Synopsis: A young couple falls in love in a war-torn Middle Eastern country, flees the country, and then falls out of love.
Book Review: There are few things more annoying that someone who’s completely ignorant on a subject walking into a room of knowledgeable people and deciding s/he should show them the proper way to do things. In the cryo community this is usually the person who says “lol, water crystals would shred all your cells when you freeze yourself.” In genre fiction circles it happens every few years when a self-important LitFic author decides to use a touch of magic, or near-future speculation, in a novel, and all the EarthFic’ers gush about how imaginative and unique it is.
I’d heard a lot about Exit West. Apparently it was beloved by the New York Times and all the literati elite, so I had high hopes for it. Of course, that it’s beloved of those people should have been my first warning. Exit West is straight-up boring-ass LitFic, with a flimsy magical element stapled on. I’m of the opinion that if you want to write LitFic but you don’t have the skill to do it, all you have to do is add a genre element and these goons that’ve never read any fantasy because it’s too low-brow for them will excuse all your blundering because they have no idea what makes a good story.
Everything that Exit West tries to do, it does poorly. It “appropriates” (as much as I hate this word, it almost feels right here) a fairy-tale narrative style, without having any idea what makes that style work. It has none of the whimsical lyricism or fairytale logic that a proper fairytale narrative employs. Valente and Hughart know how to make this style a force to be reckoned with. Hamid just uses a detached, head-hopping, omniscient narrator as a shortcut to putting any work into his writing, and tries to hide that by using the vocabulary of fairytale fiction.
It fails horrifically as a genre work because it never once bothers to explore any of the ramifications of the magic portals, besides the one specific aspect needed to make Hamid’s plot work. The reduction of all distances to zero is good for more than just easy border-crossing for refugees. It would be an existential threat to all geography-based states. Too Like The Lightning had damn good speculation about what happens to a world where distance no longer matters. The portals in Exit West should have been replaced by a highly-skilled human smuggler, because that’s literally all they are.

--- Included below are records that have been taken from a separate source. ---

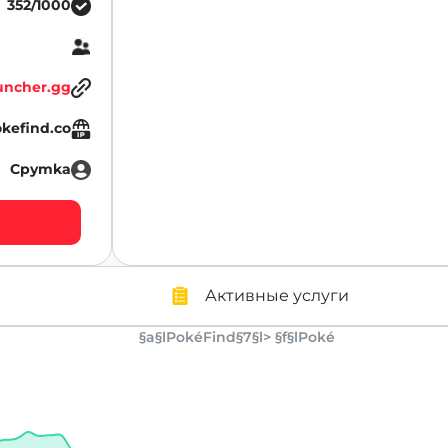
352/1000
uncher.gg
okefind.co
Cpymka
Активные услуги
§a§lPokéFind§7§l> §f§lPoké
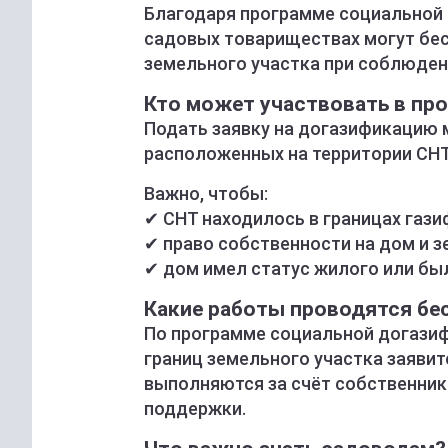
Благодаря программе социальной
садовых товариществах могут бес
земельного участка при соблюден
Кто может участвовать в пр
Подать заявку на догазификацию 
расположенных на территории СНТ
Важно, чтобы:
✔ СНТ находилось в границах гази
✔ право собственности на дом и 
✔ дом имел статус жилого или бы
Какие работы проводятся бе
По программе социальной догазиф
границ земельного участка заявит
выполняются за счёт собственник
поддержки.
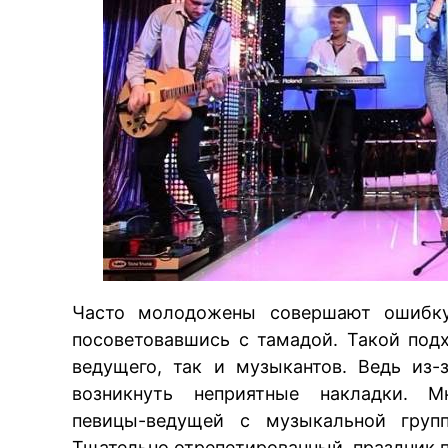
Часто молодожены совершают ошибку,
посоветовавшись с тамадой. Такой под
ведущего, так и музыкантов. Ведь из-
возникнуть неприятные накладки. Мн
певицы-ведущей с музыкальной груп
Тщательно отрепетированный, праздник пр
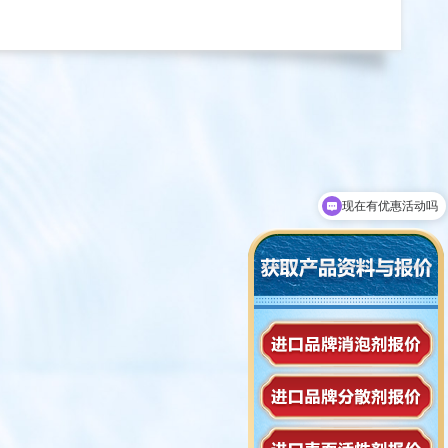
可以介绍下你们的产品么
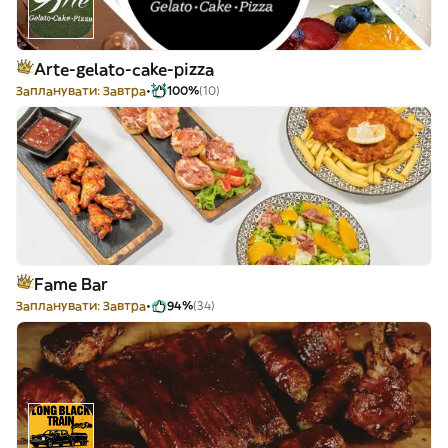
Arte-gelato-cake-pizza
Запланувати: Завтра
100%
(10)
Fame Bar
Запланувати: Завтра
94%
(34)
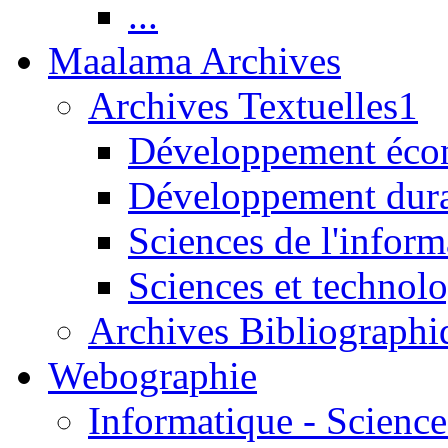
...
Maalama Archives
Archives Textuelles1
Développement écon
Développement dur
Sciences de l'inform
Sciences et technolo
Archives Bibliographi
Webographie
Informatique - Science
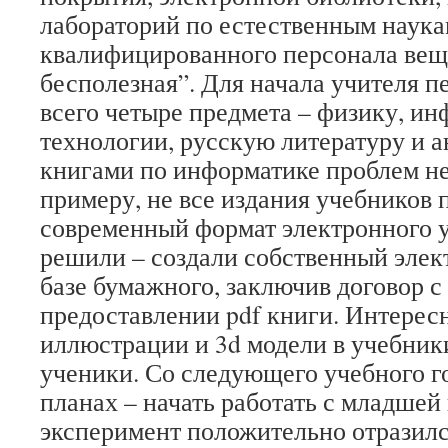
лабораторий по естественным наука
квалифицированного персонала вещ
бесполезная”. Для начала учителя п
всего четыре предмета – физику, и
технологии, русскую литературу и а
книгами по информатике проблем не 
примеру, не все издания учебников 
современный формат электронного 
решили – создали собственный элек
базе бумажного, заключив договор с
предоставлении pdf книги. Интерес
иллюстрации и 3d модели в учебник
ученики. Со следующего учебного го
планах – начать работать с младшей
эксперимент положительно отразилс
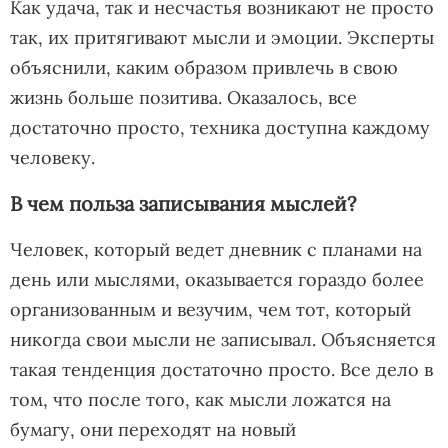
Как удача, так и несчастья возникают не просто
так, их притягивают мысли и эмоции. Эксперты
объяснили, каким образом привлечь в свою
жизнь больше позитива. Оказалось, все
достаточно просто, техника доступна каждому
человеку.
В чем польза записывания мыслей?
Человек, который ведет дневник с планами на
день или мыслями, оказывается гораздо более
организованным и везучим, чем тот, который
никогда свои мысли не записывал. Объясняется
такая тенденция достаточно просто. Все дело в
том, что после того, как мысли ложатся на
бумагу, они переходят на новый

It fails as LitFic as well, because it never bothers to Show anything. The neat trick that LitFic is monomaniacally focused on is to never Tell, only Show, and make the reader feel all the emotions the author is intending only through lovingly detailed action. No one ever says “She felt lonely.” Instead they describe for four pages the protagonist going into her garden, pouring salt on the snails threatening her tomatoes, and then watching them melt slowly while reflecting on her relationship with her husband. And when it’s done right, the reader feels lonely. Exit West does the opposite. It’s a non-stop stream of Tellling. He was lonely. She was a rebel. They talked about leaving. There’s seriously entire chapters without a line of dialog, because Hamid can’t even be bothered to show us two humans interacting. He just gives a quick summary of a conversation. And the result is an absolute failure to connect emotionally with the reader. I don’t care about anyone in the book. I’ve read textbooks that are more engaging.
There is one thing Exit West does very well, and that’s the beautiful analogies that perfectly capture a moment. Things like “Their phones rested screens-down between them, like the weapons of desperadoes at a parley.” These sorts of things are sprinkled all throughout the text, and they are a delight. Unfortunately they are wasted in a narrative that does nothing with them.
Book Club Review: Turnout was high for this book. Telling has an advantage over Showing in that it is fast, and simple. Often one has to use Telling in the interests of saving time and word count. (“She felt lonely” is three words; four pages of text are 1000). Since Exit West is entirely Telling, it is both short, and extremely easy/fast to read. This made it easy for people to race through it.
In addition, the fact that it annoyed so many people got a lot of them to come and vent their frustrations. So we had a fair bit to talk about. However I cannot, in good conscious, recommend that someone waste even a few hours of their life on this. Not Recommended.